I need an idea of how to show some additional proofs of wedding plans, that I and my fiance have made plans for our wedding.
-we have booked for a registrar for a given date,
-we intend to book a hotel for the night of our wedding
-we are considering buying a bridal bouquet in addition and probably a wedding dress, to show the receipt and pics as proof.

Please I want to know if we are missing anything as proof of our plan to get married? or is there any proof mentioned above that is not necessary?

Lastly I have a receipt of my fiance's engagement ring which is dated middle of last year; just as that is engagement ring, I intend to include the receipt as evidence of our existing relationship. hope it is right if I do so?


----------



## enfianced (May 13, 2013)

abci said:


> Hi Joppa,
> 
> I need an idea of how to show some additional proofs of wedding plans, that I and my fiance have made plans for our wedding.
> -we have booked for a registrar for a given date,
> ...


I know you wrote this to Joppa, but I thought I could go ahead and answer your post, and he can add/correct as needed.

Having applied for my own fiancee visa last year, I can tell you that all they're really looking for is proof that you have given notice of your intent to marry and booked your ceremony with a registrar, and probably also that you have paid the registrar for the ceremony (or at least the deposit for the ceremony). This is because doing so is the only way you can legally get married in the UK, so the rest of your proof is irrelevant to them. For my visa, I had shown evidence of booking our venue, the florist, photographer, cake, etc, and when I got everything posted back, I could tell all they looked at were the forms from the registry.

Hope this helps!

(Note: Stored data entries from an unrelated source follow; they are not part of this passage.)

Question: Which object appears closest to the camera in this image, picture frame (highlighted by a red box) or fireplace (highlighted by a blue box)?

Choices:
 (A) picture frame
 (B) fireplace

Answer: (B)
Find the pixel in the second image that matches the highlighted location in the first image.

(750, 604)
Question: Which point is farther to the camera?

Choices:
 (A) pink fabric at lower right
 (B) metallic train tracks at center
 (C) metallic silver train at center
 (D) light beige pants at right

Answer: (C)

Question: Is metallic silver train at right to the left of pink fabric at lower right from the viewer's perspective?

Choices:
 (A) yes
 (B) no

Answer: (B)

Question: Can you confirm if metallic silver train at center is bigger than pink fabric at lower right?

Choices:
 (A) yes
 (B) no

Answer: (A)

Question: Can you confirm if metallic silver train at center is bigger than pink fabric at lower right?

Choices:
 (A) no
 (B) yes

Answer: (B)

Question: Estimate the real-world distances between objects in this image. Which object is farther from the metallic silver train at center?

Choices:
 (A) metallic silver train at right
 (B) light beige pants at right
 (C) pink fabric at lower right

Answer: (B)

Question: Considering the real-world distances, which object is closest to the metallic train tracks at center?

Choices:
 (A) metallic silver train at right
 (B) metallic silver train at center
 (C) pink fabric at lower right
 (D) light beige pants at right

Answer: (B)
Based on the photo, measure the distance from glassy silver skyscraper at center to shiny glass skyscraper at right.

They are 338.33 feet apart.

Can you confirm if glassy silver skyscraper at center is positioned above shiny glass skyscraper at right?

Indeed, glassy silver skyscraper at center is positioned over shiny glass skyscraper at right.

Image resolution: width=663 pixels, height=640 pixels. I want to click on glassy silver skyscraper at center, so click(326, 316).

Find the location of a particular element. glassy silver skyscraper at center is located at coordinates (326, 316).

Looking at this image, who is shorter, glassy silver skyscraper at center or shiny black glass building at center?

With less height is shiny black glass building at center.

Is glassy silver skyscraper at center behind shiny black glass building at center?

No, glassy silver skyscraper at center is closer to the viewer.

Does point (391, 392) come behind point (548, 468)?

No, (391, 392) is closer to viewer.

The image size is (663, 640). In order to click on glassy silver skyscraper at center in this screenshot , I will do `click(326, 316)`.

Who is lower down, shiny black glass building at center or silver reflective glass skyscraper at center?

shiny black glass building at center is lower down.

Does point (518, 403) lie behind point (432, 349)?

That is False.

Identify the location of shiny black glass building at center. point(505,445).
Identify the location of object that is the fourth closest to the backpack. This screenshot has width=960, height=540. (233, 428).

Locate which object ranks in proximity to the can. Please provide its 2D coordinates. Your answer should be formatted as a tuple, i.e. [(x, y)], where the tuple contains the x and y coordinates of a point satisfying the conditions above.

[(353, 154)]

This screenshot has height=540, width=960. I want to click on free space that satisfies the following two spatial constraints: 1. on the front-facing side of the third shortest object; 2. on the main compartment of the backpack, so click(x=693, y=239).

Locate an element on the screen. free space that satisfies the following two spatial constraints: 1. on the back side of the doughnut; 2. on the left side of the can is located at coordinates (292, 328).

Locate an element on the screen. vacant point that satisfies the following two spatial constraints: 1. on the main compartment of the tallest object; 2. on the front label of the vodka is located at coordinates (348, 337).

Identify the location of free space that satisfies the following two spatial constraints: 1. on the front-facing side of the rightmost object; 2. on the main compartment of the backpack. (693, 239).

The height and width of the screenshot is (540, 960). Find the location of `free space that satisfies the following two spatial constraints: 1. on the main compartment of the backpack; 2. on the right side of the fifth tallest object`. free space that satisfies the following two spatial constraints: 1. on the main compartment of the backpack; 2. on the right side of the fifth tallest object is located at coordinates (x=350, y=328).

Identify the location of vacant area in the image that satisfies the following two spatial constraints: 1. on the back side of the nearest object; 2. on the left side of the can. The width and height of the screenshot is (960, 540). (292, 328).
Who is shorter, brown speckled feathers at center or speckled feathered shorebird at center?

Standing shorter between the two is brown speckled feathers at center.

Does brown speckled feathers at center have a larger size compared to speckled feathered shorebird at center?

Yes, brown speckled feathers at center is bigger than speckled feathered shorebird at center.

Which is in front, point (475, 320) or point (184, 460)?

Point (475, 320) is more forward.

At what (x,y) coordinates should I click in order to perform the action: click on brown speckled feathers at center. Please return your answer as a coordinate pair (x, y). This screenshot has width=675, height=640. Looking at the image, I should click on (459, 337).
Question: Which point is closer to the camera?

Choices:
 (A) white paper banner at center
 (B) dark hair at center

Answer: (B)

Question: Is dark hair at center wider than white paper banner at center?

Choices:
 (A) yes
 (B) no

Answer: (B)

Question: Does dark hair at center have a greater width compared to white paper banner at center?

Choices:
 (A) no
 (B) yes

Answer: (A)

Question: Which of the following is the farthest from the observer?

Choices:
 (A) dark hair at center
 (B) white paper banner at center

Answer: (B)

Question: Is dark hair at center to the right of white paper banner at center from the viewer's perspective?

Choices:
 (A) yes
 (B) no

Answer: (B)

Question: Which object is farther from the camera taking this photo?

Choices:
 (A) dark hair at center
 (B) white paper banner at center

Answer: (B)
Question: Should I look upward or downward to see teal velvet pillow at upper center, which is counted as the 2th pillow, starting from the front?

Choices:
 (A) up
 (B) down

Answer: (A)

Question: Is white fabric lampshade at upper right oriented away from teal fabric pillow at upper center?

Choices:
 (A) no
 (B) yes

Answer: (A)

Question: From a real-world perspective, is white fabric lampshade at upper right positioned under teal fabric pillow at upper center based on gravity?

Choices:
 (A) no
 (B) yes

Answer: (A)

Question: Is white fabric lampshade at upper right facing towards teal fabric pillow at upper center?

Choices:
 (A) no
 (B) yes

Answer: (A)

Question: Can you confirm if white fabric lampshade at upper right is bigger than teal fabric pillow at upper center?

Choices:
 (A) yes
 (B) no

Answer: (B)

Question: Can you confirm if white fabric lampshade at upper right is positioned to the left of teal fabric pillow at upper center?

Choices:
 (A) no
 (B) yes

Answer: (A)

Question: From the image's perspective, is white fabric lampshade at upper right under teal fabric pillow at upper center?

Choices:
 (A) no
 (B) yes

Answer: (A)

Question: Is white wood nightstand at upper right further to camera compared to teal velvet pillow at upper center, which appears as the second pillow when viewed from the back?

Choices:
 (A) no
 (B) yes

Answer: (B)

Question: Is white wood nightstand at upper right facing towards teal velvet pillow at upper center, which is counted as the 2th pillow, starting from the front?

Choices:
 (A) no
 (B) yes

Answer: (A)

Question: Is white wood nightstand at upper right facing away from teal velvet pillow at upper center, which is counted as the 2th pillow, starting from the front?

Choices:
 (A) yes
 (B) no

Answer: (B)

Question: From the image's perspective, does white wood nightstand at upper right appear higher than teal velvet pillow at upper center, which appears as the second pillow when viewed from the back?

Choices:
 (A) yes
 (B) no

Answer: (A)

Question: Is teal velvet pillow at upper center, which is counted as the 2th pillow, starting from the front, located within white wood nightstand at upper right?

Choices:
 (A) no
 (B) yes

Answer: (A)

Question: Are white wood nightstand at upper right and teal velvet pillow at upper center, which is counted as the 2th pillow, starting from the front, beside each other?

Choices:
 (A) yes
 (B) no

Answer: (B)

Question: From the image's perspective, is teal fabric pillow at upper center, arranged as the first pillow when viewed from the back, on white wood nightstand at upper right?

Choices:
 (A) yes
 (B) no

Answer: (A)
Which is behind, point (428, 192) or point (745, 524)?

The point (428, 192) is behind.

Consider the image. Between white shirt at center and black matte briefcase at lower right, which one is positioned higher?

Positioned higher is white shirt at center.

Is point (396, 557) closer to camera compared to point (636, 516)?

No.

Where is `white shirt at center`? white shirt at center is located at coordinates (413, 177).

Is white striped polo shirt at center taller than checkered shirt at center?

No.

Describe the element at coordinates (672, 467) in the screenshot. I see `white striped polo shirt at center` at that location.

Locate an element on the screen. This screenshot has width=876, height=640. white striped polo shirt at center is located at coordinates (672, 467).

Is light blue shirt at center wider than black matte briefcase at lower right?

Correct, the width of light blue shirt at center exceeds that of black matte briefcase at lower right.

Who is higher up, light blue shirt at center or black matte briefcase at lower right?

Good luck


----------



## abci (Feb 24, 2014)

Thanks enfianced for the answer to the question I posted here.
I will appreciate more replies to my post from Joppa or some other person.


----------



## Pultet (Sep 17, 2013)

I can only tell you about my experience, when we applied for the 1st time my boyfriend got denied and one of the reasons was because it was for fiance but we did not provide any proof that we intend to marry once he got the visa. second time we applied i provided only the proof that we have booked a ceremony it's just a piece of paper with the receipt of £50 and it was okay.


----------



## Joppa (Sep 7, 2009)

You have received correct replies.


----------



## NovemberBoy (Mar 5, 2014)

When i married my Thai lady it was in Kent England (where i come from). 
We applied at the local registrars office and had to attend a "Legal Preliminary" appointment in Maidstone Kent first. Only when we had passed were we given permission to mary in England.
Even though Ananya could speak english we had to have a legal-interpreter for the day, a lot of money.
I hope this will help you.


----------